RAMALLAH, West Bank, AP-Palestinian leader Mahmoud Abbas on Saturday called off upcoming parliamentary elections, a move that gives his struggling Fatah party time to fend off a growing challenge from the Islamic group Hamas.
Hamas denounced Abbas” decision as a violation of a cease-fire agreement, but stopped short of pulling out of the truce.
Abbas, announcing the delay from his headquarters in Ramallah, said a new date would be set after discussions with the Palestinian legislature and rival political factions, such as Hamas.
Abbas has been at odds with members of his party over the voting procedure. Abbas wants all candidates to compete at a "national" level, while some members of the party favor local races.
Abbas has refused to support legislation passed by parliament that would have two-thirds of the seats chosen in regional districts and one-third in national party slates.
But the delay appeared to be aimed at heading off the Hamas threat. The Islamic group has won a number of key races in recent local elections, and appears poised to make strong gains in the legislative election as well. It is the first time Hamas has fielded candidates for parliament.
"Hamas rejects the decision to call off the election," said spokesman Sami Abu Zuhri. "We consider this decision as a violation for all the Palestinian understandings and national agreements."

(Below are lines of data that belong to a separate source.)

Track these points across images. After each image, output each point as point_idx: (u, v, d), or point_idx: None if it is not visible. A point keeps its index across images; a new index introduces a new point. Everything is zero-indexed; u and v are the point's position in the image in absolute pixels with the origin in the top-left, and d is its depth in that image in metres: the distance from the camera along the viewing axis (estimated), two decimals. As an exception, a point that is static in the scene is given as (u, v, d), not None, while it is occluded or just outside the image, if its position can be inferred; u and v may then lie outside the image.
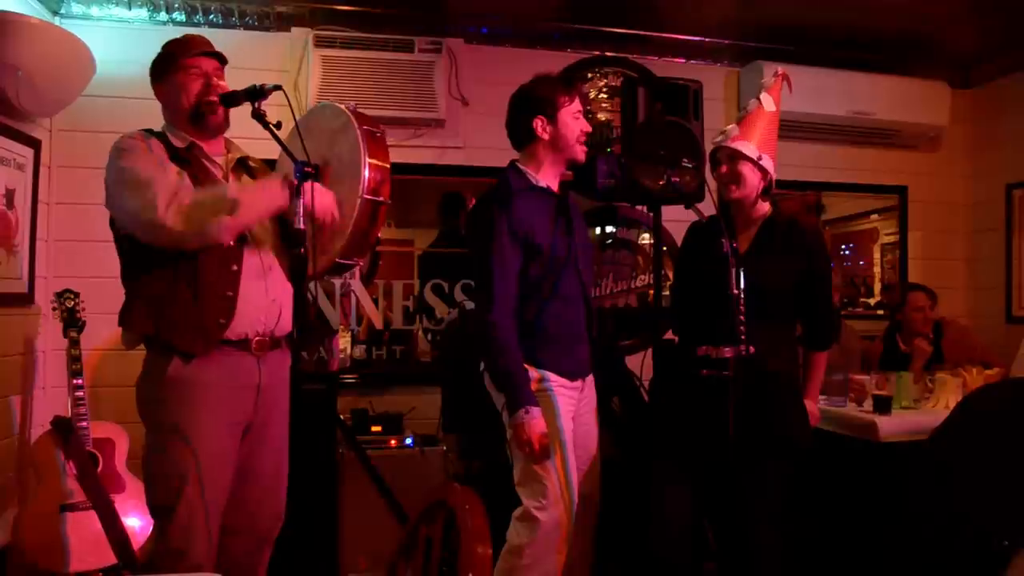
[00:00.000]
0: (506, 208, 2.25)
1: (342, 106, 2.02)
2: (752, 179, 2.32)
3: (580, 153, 2.34)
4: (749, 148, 2.30)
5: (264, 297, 1.97)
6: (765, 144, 2.33)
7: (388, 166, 1.94)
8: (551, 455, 2.21)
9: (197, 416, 1.88)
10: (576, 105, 2.33)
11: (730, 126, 2.40)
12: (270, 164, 2.22)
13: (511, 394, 2.21)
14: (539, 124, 2.30)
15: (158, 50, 2.05)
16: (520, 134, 2.36)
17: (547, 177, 2.36)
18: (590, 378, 2.43)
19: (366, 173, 1.89)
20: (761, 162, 2.31)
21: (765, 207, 2.40)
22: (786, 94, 2.45)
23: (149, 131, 2.01)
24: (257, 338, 1.96)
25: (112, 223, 1.98)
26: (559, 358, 2.29)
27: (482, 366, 2.35)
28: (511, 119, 2.38)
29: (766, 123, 2.36)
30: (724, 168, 2.34)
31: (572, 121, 2.31)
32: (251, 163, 2.15)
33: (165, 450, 1.89)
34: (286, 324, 2.03)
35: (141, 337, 1.94)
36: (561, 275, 2.30)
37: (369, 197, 1.89)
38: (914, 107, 4.19)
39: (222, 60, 2.05)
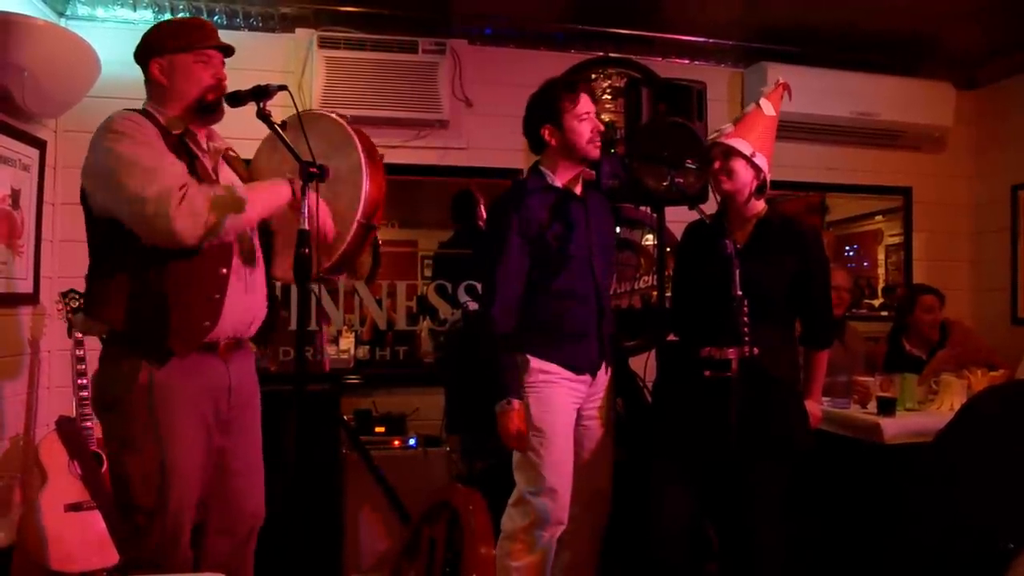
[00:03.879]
0: (517, 208, 2.33)
1: (342, 121, 2.00)
2: (744, 175, 2.32)
3: (593, 151, 2.37)
4: (743, 144, 2.30)
5: (243, 303, 1.95)
6: (761, 145, 2.33)
7: (384, 190, 1.95)
8: (542, 444, 2.28)
9: (173, 418, 1.84)
10: (582, 107, 2.34)
11: (726, 125, 2.40)
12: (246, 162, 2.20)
13: (498, 384, 2.29)
14: (547, 132, 2.37)
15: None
16: (534, 141, 2.44)
17: (563, 178, 2.41)
18: (601, 375, 2.44)
19: (366, 188, 1.89)
20: (755, 159, 2.30)
21: (760, 206, 2.39)
22: (790, 96, 2.45)
23: (143, 112, 1.90)
24: (225, 341, 1.94)
25: (88, 209, 1.88)
26: (564, 352, 2.35)
27: None
28: (525, 127, 2.45)
29: (763, 126, 2.35)
30: (717, 164, 2.35)
31: (578, 125, 2.34)
32: (230, 153, 2.10)
33: (143, 452, 1.83)
34: (254, 330, 2.03)
35: (108, 330, 1.87)
36: (568, 272, 2.35)
37: (363, 221, 1.91)
38: (919, 108, 4.18)
39: (228, 53, 1.99)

In March, Hamas and other Palestinian factions agreed to honor a cease-fire reached between Abbas and Israel. As part of the agreement, Abbas promised the militants an official role in Palestinian decision-making.
Hamas had threatened to walk away from the truce with Israel if Abbas delayed the elections. But Abu Zuhri said only that Abbas” decision "might harm the credibility of relations" between the Palestinian Authority and rival factions.
Islamic Jihad, a violent group that had planned to boycott the election, called for the Palestinians to strengthen national unity.